Religious Celebrations in Tanzania
Post written by Tori, United Planet Tanzania Manager.
Tanzania, and especially the island of Zanzibar, is a country full of cultural diversity which plays out in a variety of religious celebrations, festivals and traditions. The beauty of this country is the peace enjoyed by all, no matter the faith. Christians, Hindus, Muslims and many others all coexist respectfully. Before the Colonial Era, traders from as far away as Persia, Arabia, India, Greece, and China all visited the East Coast of Tanzania and traded in goods (predominantly ivory, spices and slaves). Some, especially the Persians and Arabs, also established colonies.
‘Mwaka Kogwa’ is a traditional Shirazi (Persian) New Year’s celebration that takes place in Zanzibar. To bring good luck in the new year, a play fight takes place and all the men participating beat each other to vent their aggressions from the past year. As they do this, the village women dress up in their best clothes and sing traditional songs about family, love and joy. Then the mganga (traditional healer) lights a hut on fire and reads which way the smoke is burning to determine the village’s prosperity in the new year. As with all celebrations, there is a large feast at the end, which is a sign of happiness and prosperity.
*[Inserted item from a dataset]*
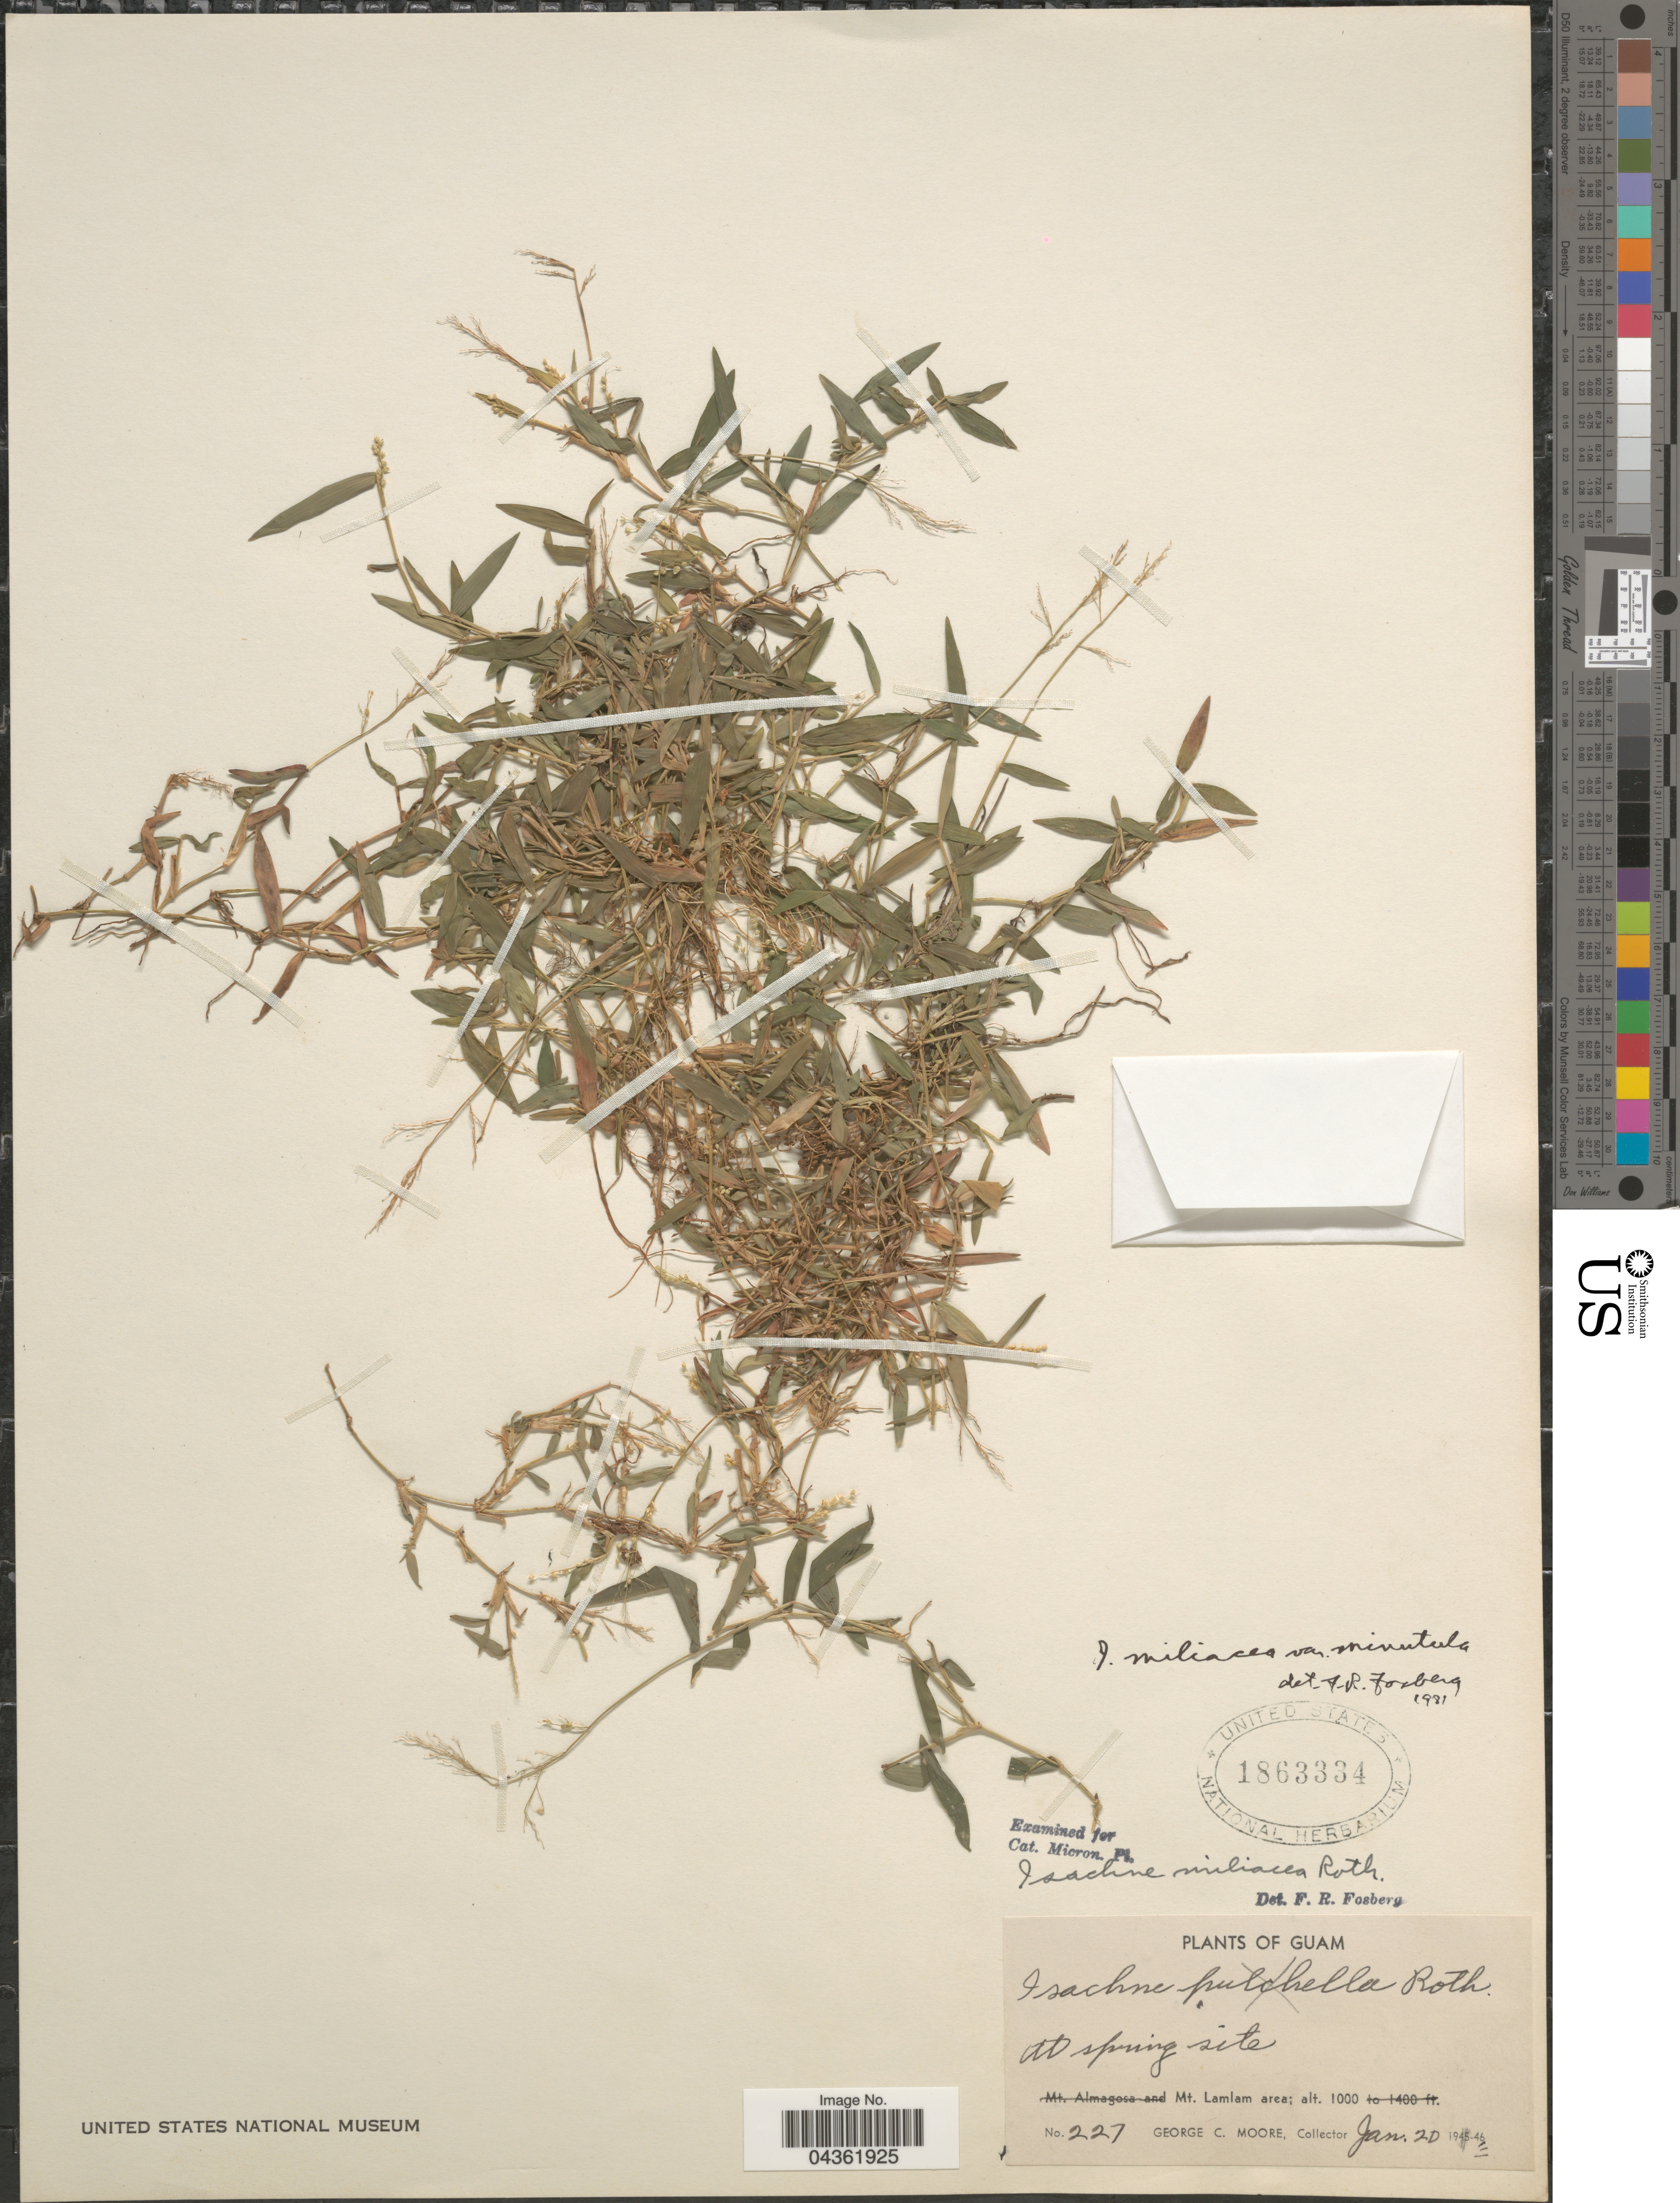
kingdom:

With Muslims making up 35% of the population in Tanzania (mostly along the Swahili Coast and Zanzibar), Muslim holidays and celebrations are especially important. In all of Islam, Eid al-Fitr has to be the most important holiday/event. It signifies the end of the holy month of Ramadan, a month of fasting from sunrise to sunset. After Ramadan, Eid al-Fitr marks four days of feasting and festivities, with family members and friends coming together to exchange gifts and alms for the poor. Festivities are usually accompanied by traditional Swahili taraab music and lots of dancing. All Muslim communities throughout Tanzania also celebrate Eid al-Haj, the three-day annual festival of the haj (pilgrimage) to Mecca. This festival honors the prophet Ibrahim and focuses on the themes of sacrifice and faith. Each family sacrifices a goat or sheep, with one third given to the poor, another third to family and friends, and the final third kept by the family for a lavish meal. Gifts are exchanged and sermons and prayers abound. Any family member who has made the trek to Mecca is warmly welcomed home.